エイビアリーもケージ飼いも、今は選択肢を増やしたい
エイビアリーシステムを導入してから20年。日本では広く普及に至っておらず、まだまだケージ飼いが一般的です。平飼いのコストは高く、「物価の優等生」と言われる国内の卵は、ケージ飼いによる効率的な飼育により叶えられてきたといっても過言ではないためです。物価上昇も叫ばれるなかで、「今は選択肢を増やしたい」と一柳さんは話します。ナチュラファームでは、ケージ飼いのニワトリにもエイビアリーシステムで飼育されたニワトリと同じ自家配合飼料を与え、高品質な卵の供給に取り組みます。安価でおいしい卵を求めるお客さんを置き去りはできないというのが一柳さんの思いです。と同時に、「今後もどんどん情報をオープンにして、ニワトリの本来の姿を見てもらいたい」と、アニマルウェルフェアに配慮した養鶏について、YouTubeへの投稿やメディアへの取材対応など、広くその取組を発信しています。
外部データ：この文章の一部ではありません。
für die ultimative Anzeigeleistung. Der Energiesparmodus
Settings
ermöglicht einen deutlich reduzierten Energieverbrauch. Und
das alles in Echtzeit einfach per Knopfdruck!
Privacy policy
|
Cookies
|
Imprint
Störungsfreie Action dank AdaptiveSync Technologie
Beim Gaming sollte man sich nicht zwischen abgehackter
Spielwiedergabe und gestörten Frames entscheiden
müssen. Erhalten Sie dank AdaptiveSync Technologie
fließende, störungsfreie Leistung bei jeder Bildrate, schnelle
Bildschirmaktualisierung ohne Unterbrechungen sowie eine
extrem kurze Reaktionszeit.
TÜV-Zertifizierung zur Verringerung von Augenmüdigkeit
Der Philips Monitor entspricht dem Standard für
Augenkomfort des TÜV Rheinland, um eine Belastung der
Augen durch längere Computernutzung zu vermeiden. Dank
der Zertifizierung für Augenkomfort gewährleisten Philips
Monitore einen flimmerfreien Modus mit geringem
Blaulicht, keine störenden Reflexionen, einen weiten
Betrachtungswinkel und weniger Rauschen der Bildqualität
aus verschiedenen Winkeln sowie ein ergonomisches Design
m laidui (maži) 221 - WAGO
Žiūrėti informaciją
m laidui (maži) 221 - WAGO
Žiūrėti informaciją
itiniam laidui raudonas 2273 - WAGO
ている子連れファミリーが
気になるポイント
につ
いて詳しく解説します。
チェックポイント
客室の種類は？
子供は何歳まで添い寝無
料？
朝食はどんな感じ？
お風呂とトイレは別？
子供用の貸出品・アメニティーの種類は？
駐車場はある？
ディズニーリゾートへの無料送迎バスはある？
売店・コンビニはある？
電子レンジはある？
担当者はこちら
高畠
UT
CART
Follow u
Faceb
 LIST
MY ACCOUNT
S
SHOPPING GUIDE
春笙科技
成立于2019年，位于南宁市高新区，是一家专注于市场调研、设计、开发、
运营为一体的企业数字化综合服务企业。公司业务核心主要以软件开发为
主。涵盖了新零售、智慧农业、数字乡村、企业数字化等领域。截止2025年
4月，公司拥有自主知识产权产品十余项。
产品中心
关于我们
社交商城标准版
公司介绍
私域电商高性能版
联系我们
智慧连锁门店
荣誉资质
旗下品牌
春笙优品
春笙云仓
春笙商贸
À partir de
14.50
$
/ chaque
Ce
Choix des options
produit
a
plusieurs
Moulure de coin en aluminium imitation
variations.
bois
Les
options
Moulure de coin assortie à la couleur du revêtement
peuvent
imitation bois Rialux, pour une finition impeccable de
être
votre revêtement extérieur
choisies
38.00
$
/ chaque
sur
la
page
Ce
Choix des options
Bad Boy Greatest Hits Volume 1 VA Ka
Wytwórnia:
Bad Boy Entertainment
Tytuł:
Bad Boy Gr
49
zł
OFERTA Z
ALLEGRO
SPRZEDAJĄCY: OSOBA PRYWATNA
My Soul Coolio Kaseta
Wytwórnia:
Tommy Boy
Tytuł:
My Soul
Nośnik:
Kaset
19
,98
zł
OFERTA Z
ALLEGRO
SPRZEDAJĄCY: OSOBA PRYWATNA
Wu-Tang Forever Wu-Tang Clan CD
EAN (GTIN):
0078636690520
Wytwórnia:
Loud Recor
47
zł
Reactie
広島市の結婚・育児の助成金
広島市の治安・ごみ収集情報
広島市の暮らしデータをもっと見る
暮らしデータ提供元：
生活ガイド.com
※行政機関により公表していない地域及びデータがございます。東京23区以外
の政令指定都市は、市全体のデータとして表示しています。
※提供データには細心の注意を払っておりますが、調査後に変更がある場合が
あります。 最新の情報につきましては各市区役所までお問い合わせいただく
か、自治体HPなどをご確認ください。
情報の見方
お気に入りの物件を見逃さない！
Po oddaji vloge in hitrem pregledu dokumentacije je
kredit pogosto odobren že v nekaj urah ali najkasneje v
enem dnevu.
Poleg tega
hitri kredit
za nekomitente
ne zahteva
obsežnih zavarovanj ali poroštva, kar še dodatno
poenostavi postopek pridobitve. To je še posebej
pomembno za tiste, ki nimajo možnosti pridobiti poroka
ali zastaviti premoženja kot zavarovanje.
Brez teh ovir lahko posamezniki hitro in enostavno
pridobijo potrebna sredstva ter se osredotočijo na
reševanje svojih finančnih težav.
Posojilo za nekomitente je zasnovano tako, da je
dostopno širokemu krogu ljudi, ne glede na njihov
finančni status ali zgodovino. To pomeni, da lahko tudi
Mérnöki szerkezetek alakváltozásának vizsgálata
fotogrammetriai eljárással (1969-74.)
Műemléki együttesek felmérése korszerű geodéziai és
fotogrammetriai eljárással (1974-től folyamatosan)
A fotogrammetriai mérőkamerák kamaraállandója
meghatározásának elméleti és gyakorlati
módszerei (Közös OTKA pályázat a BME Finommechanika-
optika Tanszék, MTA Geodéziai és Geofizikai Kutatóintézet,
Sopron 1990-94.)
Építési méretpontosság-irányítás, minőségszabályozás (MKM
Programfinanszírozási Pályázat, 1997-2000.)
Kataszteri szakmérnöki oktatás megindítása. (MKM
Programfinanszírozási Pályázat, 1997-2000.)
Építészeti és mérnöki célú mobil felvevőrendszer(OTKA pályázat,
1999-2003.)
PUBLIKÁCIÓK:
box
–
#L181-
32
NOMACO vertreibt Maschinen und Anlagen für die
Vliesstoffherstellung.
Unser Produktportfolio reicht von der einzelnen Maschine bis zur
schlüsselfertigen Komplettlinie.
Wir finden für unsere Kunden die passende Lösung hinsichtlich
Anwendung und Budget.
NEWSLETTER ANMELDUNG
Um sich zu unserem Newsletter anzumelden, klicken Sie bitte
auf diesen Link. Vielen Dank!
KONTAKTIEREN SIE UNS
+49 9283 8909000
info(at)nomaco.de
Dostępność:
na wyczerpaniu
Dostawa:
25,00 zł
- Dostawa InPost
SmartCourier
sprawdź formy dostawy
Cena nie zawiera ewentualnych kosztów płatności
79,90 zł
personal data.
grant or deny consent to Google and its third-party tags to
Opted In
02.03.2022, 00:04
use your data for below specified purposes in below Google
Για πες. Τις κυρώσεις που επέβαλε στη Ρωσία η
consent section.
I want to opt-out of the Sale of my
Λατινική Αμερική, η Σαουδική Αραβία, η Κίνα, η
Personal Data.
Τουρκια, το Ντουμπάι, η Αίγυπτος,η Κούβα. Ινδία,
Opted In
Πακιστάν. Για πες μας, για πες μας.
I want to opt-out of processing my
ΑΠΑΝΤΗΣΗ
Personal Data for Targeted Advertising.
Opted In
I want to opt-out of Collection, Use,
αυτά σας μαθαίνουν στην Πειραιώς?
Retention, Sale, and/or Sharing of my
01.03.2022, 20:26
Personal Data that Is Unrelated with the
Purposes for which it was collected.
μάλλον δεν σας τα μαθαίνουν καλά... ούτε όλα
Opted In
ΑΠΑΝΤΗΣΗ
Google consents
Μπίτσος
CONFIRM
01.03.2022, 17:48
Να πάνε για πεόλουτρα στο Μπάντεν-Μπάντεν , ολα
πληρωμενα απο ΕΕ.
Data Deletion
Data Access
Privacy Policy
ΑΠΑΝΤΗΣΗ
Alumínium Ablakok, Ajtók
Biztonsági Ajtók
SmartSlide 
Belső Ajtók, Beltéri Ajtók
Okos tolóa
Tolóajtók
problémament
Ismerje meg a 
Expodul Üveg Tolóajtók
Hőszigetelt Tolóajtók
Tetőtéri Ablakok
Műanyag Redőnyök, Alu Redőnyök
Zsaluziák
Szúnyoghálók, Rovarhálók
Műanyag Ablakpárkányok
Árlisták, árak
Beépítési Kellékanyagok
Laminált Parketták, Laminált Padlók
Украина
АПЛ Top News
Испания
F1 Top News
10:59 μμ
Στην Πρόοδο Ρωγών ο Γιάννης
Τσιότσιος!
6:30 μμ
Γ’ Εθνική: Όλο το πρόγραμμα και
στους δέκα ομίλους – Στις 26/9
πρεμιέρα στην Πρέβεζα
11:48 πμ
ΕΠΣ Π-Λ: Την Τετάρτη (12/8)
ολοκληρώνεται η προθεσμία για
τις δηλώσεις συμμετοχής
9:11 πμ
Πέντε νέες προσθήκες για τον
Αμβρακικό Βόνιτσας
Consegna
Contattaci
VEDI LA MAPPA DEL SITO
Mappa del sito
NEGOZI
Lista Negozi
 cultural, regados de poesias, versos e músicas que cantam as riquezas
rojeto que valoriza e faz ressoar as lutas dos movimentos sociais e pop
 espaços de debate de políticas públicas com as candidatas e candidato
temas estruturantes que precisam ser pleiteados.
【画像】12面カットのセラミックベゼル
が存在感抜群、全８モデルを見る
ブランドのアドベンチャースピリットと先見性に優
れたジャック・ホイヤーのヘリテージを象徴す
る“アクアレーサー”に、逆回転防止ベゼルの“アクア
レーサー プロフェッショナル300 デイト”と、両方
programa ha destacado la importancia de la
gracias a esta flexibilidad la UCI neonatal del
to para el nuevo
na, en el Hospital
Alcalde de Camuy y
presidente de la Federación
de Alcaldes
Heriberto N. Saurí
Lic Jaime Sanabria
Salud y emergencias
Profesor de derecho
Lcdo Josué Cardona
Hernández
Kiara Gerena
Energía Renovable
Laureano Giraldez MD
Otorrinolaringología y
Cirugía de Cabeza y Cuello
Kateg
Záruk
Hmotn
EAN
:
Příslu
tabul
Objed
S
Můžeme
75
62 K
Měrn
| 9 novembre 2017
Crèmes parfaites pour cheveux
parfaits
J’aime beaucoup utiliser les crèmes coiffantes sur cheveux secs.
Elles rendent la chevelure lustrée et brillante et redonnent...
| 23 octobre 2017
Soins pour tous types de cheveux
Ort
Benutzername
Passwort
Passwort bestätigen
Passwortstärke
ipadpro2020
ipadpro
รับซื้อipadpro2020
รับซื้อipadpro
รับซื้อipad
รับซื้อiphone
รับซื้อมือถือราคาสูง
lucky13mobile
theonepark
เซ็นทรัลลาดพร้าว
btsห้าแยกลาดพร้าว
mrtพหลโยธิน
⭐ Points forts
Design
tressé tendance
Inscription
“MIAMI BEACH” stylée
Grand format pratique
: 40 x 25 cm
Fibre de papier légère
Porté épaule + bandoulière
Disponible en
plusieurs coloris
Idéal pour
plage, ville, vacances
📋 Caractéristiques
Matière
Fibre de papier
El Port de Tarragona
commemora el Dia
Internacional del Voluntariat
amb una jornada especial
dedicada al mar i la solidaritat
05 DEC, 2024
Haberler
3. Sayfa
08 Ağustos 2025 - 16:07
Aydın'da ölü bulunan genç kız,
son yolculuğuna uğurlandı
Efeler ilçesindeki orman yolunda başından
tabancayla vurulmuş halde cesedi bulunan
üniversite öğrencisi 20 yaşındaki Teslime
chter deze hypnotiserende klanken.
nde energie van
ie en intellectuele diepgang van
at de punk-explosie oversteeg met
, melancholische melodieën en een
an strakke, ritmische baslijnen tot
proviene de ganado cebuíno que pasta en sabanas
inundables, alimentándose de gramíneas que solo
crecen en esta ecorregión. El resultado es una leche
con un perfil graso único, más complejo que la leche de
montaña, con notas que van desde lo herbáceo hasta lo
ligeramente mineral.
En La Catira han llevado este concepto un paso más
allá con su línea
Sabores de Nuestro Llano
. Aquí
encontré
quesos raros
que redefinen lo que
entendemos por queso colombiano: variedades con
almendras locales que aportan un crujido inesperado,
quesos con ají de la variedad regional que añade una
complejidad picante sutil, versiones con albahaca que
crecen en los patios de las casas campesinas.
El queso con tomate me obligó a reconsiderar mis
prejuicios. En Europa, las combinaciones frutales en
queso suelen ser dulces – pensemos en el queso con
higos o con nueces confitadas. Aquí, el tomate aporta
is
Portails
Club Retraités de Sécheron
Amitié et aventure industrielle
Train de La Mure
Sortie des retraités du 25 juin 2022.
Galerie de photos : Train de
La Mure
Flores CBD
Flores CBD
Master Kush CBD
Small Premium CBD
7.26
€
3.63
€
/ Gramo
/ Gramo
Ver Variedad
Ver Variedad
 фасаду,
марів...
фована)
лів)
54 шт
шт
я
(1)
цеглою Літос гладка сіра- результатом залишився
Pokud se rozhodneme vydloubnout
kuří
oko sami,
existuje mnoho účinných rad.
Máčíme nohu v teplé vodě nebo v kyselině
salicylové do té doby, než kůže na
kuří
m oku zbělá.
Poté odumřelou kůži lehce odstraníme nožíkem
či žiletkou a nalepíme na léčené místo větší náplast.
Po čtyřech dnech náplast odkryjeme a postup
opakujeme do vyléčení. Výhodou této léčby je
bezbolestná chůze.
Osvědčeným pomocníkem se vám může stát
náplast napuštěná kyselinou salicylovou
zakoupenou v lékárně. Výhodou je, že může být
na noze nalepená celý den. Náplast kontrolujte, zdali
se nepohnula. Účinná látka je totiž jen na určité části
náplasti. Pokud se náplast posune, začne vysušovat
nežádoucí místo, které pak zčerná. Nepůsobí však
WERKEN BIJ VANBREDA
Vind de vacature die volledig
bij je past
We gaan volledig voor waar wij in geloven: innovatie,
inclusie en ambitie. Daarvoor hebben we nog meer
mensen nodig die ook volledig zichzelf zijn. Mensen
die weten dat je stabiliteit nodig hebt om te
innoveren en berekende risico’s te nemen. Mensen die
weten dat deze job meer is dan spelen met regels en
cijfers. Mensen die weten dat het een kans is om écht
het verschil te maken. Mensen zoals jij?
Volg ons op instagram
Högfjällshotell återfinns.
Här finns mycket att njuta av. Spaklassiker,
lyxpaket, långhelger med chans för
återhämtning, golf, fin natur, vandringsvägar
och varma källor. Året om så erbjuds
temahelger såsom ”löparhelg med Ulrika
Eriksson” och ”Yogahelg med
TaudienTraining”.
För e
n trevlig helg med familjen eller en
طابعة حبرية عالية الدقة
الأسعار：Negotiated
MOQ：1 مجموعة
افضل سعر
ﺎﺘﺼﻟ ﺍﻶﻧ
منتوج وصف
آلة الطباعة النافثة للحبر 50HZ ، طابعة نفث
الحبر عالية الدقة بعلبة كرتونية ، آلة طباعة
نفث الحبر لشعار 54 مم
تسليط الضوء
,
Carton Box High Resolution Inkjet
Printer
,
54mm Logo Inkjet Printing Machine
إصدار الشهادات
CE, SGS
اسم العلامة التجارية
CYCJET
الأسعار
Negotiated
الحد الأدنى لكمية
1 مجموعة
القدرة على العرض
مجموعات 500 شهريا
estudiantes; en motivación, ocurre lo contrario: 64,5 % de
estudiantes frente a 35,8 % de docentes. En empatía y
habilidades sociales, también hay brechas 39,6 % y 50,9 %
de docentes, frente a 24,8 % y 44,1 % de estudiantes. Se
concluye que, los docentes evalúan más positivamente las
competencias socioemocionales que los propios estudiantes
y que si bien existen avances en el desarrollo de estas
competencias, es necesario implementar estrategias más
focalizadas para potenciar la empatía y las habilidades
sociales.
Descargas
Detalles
アニマルウェルフェア=飼育方法と過程が「快適」かどうか
アニマルウェルフェアとは、「快適性に配慮した家畜の飼い方」。例えば、極寒の飼育下において、ニワトリが寒さをストレスと感じれば、平飼いであってもアニマルウェルフェアとは言い切れません。またその逆もしかり。ニワトリが生きていく上で快適かつ健康に卵を産んでくれる環境を整えてこそ本当のアニマルウェルフェアであるといえます。「消費者の皆さんには、飼育方法だけではなく、その畜産物が実際にどのような飼育下に置かれていたか、その過程にも目を向けてほしい。だからこそ、事業者は情報発信が大切」一柳さんはそう締めくくりました。
株式会社ナチュラファームは、「自らつくり、自ら育て、自らお届けする」をモットーに、ニワトリの健康と安全・安心な卵の提供を目指し、持続可能な養鶏に取り組んでいます。長年の経験と技術を活かし、アニマルウェルフェアに配慮した飼育方法を実践。安心してお召し上がりいただける卵を、幼児から高齢者、病気療養中の方まで、幅広い方々に提供しています。卵本来のおいしさを追求し、日本の食卓に貢献していきます。